— Supplied passage —
Discovering Amelia Air-Heart

C. Pneumopericardium

Discussion

The answer is C. pneumopericardium. Chest imaging shows a halo of air around the cardiac silhouette which is classic for pneumopericardium. It is caused by air from ruptured alveoli escaping into the interstitial spaces of the lungs and tracking through the conducting airways and into the pericardial sack via areas of weakness or embryonic connections between the pleura and pericardium. This phenomenon is similar to the “Macklin Effect” which describes how air from ruptured alveoli can travel along sheaths of pulmonic blood vessels into the mediastinum causing pneumomediastinum.

Dataset records

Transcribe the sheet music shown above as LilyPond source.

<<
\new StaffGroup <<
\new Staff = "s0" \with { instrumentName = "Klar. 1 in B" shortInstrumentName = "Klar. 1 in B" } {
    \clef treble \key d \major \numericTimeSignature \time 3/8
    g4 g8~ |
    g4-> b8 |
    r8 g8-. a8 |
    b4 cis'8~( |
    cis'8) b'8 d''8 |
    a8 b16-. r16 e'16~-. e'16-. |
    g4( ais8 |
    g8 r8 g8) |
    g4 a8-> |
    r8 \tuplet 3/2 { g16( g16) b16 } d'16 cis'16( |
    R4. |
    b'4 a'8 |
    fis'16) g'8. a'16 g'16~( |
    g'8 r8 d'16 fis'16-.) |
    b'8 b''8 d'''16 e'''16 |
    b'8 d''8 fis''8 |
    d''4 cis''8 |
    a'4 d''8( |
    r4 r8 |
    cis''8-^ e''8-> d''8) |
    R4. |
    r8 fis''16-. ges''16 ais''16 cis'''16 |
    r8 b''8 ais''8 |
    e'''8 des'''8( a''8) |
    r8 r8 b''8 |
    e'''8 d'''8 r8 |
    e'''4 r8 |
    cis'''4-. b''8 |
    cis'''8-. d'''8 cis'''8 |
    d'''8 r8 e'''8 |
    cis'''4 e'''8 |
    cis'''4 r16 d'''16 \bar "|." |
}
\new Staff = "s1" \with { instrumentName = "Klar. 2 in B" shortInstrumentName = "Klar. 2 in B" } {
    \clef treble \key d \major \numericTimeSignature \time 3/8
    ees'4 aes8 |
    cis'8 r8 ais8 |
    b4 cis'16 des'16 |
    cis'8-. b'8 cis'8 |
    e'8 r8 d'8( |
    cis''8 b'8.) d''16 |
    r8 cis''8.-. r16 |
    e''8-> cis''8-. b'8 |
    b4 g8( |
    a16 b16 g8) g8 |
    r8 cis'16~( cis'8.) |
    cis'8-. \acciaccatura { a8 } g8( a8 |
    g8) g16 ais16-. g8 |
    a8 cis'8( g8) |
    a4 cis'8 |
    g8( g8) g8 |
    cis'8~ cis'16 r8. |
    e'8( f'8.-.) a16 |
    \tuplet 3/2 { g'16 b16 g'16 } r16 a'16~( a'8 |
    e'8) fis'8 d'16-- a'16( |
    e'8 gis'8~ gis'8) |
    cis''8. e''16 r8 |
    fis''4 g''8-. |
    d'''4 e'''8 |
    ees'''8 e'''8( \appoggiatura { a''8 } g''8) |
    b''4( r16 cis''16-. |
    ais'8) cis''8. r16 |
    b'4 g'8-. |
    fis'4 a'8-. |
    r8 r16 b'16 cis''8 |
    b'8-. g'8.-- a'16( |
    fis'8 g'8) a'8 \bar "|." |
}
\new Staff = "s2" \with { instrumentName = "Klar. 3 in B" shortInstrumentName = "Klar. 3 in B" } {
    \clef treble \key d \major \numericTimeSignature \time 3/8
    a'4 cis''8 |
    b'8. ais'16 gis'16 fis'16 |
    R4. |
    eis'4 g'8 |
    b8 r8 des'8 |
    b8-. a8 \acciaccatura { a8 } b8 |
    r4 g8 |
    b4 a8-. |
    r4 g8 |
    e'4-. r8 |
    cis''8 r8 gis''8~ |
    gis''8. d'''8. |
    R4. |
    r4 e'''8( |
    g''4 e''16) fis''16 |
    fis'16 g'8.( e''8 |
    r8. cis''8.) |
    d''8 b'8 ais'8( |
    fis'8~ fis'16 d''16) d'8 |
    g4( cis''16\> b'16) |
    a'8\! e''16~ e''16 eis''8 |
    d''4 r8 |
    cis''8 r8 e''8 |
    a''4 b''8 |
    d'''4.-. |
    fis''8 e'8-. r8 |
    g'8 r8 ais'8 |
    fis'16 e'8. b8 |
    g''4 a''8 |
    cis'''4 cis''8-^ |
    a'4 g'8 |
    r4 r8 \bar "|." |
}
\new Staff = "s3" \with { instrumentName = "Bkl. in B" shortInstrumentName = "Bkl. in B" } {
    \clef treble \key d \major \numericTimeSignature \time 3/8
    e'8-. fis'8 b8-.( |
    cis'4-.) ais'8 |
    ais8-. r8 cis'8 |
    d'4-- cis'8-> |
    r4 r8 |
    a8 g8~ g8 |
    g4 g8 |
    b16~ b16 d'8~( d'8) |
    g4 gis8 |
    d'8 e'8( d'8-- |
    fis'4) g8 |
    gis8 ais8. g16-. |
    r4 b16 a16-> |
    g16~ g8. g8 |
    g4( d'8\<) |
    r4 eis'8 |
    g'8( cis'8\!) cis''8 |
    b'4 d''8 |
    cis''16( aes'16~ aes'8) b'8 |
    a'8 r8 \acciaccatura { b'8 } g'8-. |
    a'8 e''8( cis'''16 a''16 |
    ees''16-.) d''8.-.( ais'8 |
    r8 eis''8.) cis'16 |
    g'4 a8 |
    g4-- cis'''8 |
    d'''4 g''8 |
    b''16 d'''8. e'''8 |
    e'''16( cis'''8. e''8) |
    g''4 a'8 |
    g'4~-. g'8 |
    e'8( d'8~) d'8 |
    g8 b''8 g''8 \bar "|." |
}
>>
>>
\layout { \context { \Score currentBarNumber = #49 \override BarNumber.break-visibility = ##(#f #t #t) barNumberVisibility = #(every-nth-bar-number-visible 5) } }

— Exercise set —
**1)** Quote the pneumopericardium discussion, beginning at the words "Discovering Amelia Air-Heart" and stopping after "mediastinum causing pneumomediastinum.".
**2)** In the pneumopericardium discussion, what finding on chest imaging is described as classic for pneumopericardium?
These rows are separate material, apart from the pneumopericardium discussion.

— Results by task —
**1)**
Discovering Amelia Air-Heart

C. Pneumopericardium

Discussion

The answer is C. pneumopericardium. Chest imaging shows a halo of air around the cardiac silhouette which is classic for pneumopericardium. It is caused by air from ruptured alveoli escaping into the interstitial spaces of the lungs and tracking through the conducting airways and into the pericardial sack via areas of weakness or embryonic connections between the pleura and pericardium. This phenomenon is similar to the “Macklin Effect” which describes how air from ruptured alveoli can travel along sheaths of pulmonic blood vessels into the mediastinum causing pneumomediastinum.

**2)** A halo of air around the cardiac silhouette.